I’m not religious, but I love celebrations. Instead of Christmas, I dedicate my tree to Holy Roman Emperor Charlemagne.
Charlemagne, Charles the Great, Karl der Große, Carolus Magnus, Charlie, was born in 742, 747 or 748 CE and died in 814. He was a conqueror, but also a supporter of the arts. And on December 25, 800 CE, he was crowned Holy Roman Emperor.
Charlemagne was a Frank, born to Pepin the Short and Bertrada of Laon. Pepin was the first Carolingian king (a neat trick, since the name comes from “Charlemagne” but such is history), so Charlemagne’s dynasty was very young when he ascended to the throne in 768. At the time, primogeniture (oldest son inherits everything) was not yet the custom, and so Charlegmane co-ruled with his brother, Carloman. Who knows that the two of them would have achieved together (or perhaps not achieved due to infighting), but Carloman died in 771, leaving Charlemagne sole ruler.
That Carloman died under mysterious circumstances, and that the brothers had a history of not liking each other, suggests that the two probably would not have achieved greatness together.
Besides king of the Franks, Charlemagne was a protector of the Papacy, a defender of the faith. After defeating the Lombards, another Germanic tribe settled in Italy, Charlemagne became king of the Italians, as well. He sent forces into Muslim Spain and forcibly Christianized the peoples of Eastern Europe.

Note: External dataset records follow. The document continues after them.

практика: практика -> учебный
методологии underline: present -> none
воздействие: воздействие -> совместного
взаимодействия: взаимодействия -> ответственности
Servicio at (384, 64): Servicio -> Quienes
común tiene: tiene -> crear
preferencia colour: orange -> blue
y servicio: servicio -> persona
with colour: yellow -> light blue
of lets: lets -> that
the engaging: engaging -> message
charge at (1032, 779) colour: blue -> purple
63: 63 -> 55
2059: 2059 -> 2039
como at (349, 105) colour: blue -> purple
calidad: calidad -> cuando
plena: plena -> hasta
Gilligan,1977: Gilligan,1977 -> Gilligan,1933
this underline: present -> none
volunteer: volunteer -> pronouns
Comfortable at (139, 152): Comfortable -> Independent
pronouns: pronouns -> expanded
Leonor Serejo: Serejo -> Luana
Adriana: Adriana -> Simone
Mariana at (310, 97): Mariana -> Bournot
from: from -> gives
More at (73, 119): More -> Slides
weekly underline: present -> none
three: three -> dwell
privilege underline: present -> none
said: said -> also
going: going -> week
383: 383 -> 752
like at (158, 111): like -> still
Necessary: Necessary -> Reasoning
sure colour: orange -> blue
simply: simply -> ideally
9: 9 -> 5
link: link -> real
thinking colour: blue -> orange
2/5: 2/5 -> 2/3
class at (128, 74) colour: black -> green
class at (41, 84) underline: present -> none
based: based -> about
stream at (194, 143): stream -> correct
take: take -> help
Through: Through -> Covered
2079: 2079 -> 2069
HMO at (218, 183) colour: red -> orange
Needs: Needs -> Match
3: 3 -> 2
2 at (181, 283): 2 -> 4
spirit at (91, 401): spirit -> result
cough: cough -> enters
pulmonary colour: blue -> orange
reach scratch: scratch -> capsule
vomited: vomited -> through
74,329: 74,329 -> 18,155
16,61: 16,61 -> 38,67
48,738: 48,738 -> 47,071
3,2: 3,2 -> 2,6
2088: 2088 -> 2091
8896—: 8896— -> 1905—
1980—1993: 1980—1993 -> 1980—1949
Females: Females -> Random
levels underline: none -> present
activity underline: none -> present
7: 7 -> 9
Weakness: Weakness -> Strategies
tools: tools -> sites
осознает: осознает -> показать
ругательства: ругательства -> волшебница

He united most of Western Europe, a unity not seen since the fall of the Roman Empire in the late 400s.
In light of this, Pope Leo III crowned Charlemagne Holy Roman Emperor.
But Charlemagne did more than fight and conquer. He supported the arts and learning, leading the Carolingian Renaissance (just one reason you should instantly disregard anyone who says “Dark Ages”). He consulted with scholars such as Alcuin of York. A new type of handwriting was invented (Carolingian Miniscule) which allowed writers to get more words onto a page, and for the first time spaces were inserted between words. He also founded (and funded) schools, paving the way for the rise of universities. He allowed his daughters to attend school, though it’s not clear if that was normal for noble women.
Let me clarify that last point: paved the way for medieval universities that led to universities as we know them. There were universities in the ancient world, and many scholars debate the first “real” university, much as they debate the first “real” novel. It really depends on one’s own definition. Regardless, I think funding schools and encouraging education is a good thing for any ruler to do.
Many old manuscripts were copied under Charlemagne, preventing them from being lost.
He also created an organizational system for the lands he conquered, form of which is still used in the USA: He subdivided his territories into Duchies (ruled by dukes) and counties (ruled by counts). Duchies tended to be on the frontiers, counties the more stable interior. States in the U.S., of course, are subdivided into counties.
What intrigues me is that Charlemagne conquered everything he could, yet he was willing to cooperate. He listened to his advisors. He worked with English King Offa to create a new European monetary system. He spoke several languages, though he couldn’t write.
As with most of my medieval heroes, Charlemagne has his problematic aspects, but there’s much about him I respect.